Der Anruf eines vermeintlichen Polizisten ist einer 74-Jährigen in Klingenbach nun teuer zu stehen gekommen und hätte fast damit geendet, dass sie alle Ersparnisse verloren hätte. Denn am anderen Ende der Leitung befand sich ein Betrüger, der sich als Polizeibeamter mit dem Namen „Steiner“ ausgab.
Angeblicher Einbruch
Er teilte der betagten Dame mit, dass angeblich bei ihr eingebrochen wurde und deswegen all ihre Bargeldbestände und Wertgegenstände sichergestellt werden müssten. Zwei „Kollegen“ würden zu diesem Zweck vorbeikommen, die Gegenstände fotografieren und dann mitnehmen. Das Codewort sollte „Rot“ lauten.
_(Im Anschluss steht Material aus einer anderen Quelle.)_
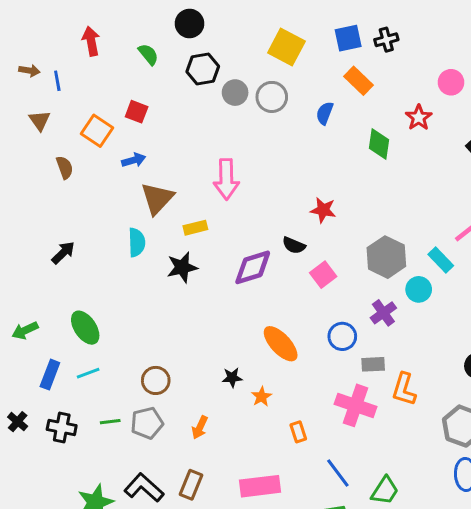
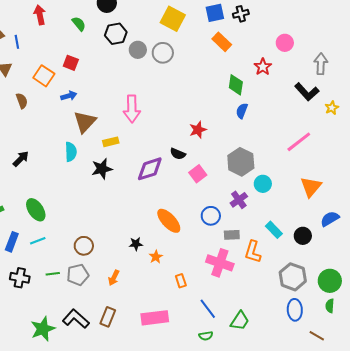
blue semicircle: (325, 113) -> (242, 111), moved
red star: (323, 210) -> (198, 130), turned -30
cyan rectangle: (441, 260) -> (274, 230), moved

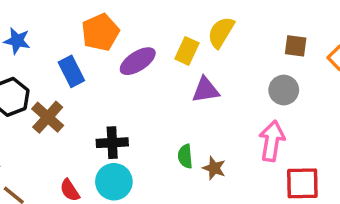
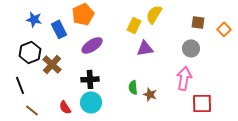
purple ellipse: (138, 61) -> (92, 45), moved
blue rectangle: (71, 71) -> (59, 29), moved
Nur wenig später klopfte es tatsächlich an der Tür der Frau. Zwei Männer in Uniform nannten das Codewort und begannen daraufhin, das Bargeld und den Goldschmuck sowie die Münzen zu fotografieren. Danach packten sie alles in eine weiße Plastiktasche und suchten rasch das Weite. Die Kriminellen brachten die Frau damit um Bargeld und Schmuck im Wert von mehr als 10.000 Euro.
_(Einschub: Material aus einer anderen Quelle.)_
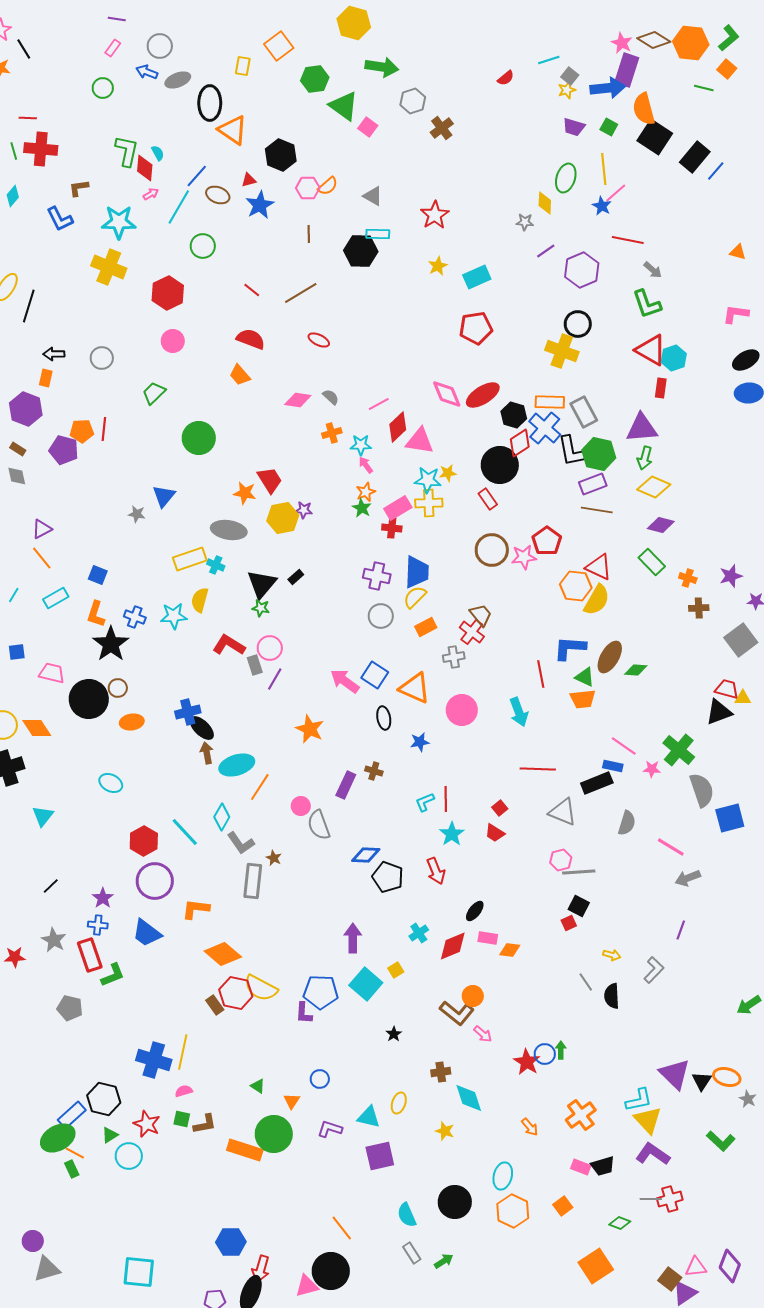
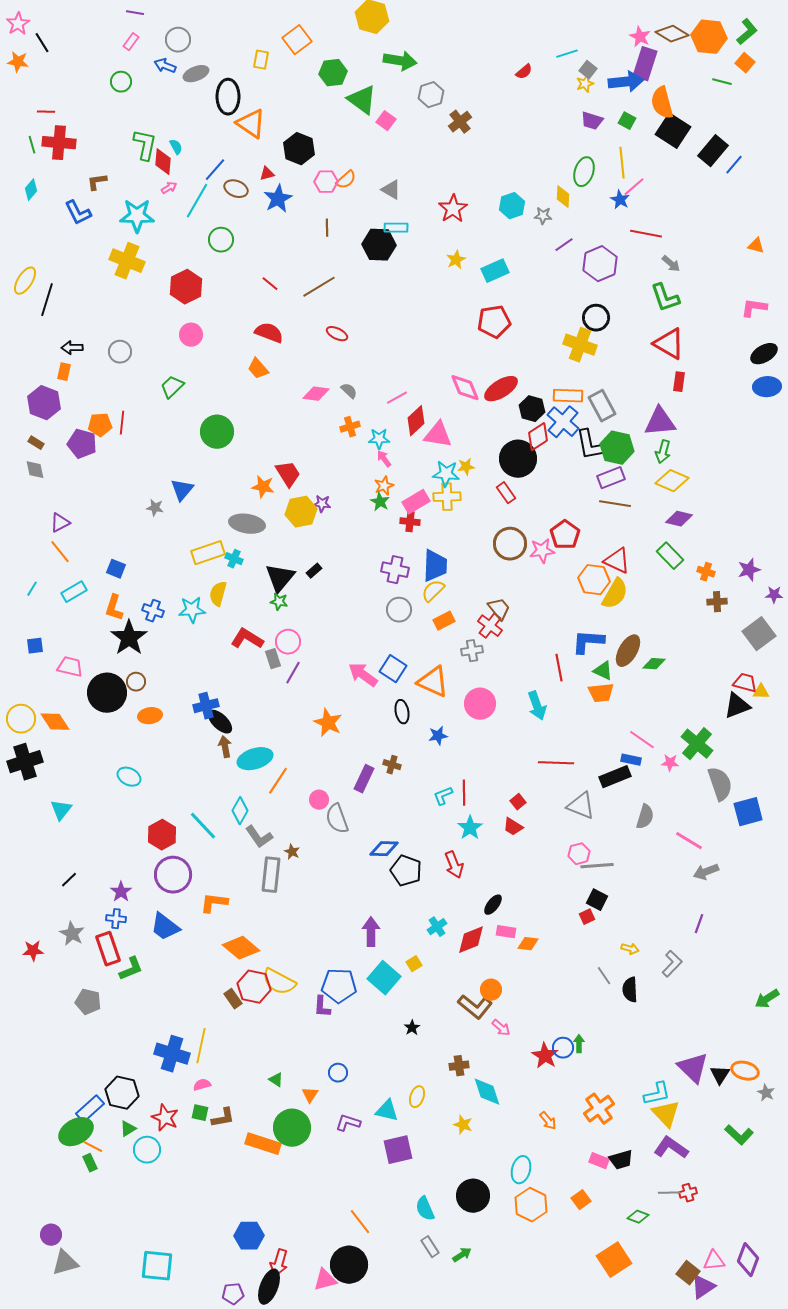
cyan hexagon: (674, 358) -> (512, 206), moved
red cross: (670, 1199) -> (688, 1193), size x0.7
Geld von Bank sicherstellen
Zwei Tage später meldete sich am Festnetz erneut der vermeintliche Beamte Steiner und tischte der Pensionistin die nächste Lüge auf: Die Bankfiliale sei überfallen worden, die Polizei müsse daher das Geld auf ihrem Konto sicherstellen. Die 74-Jährige rief daraufhin sofort bei Bank an.
Doch einer Bankangestellten kam die Sache verdächtig vor und sie verständigte die echte Polizei. Diese warnt nun erneut eindringlich bei solchen Anrufen höchst misstrauisch zu sein und unter gar keinen Umständen Daten bekanntzugeben oder gar Geld oder sonstige Wertgegenstände zu übergeben.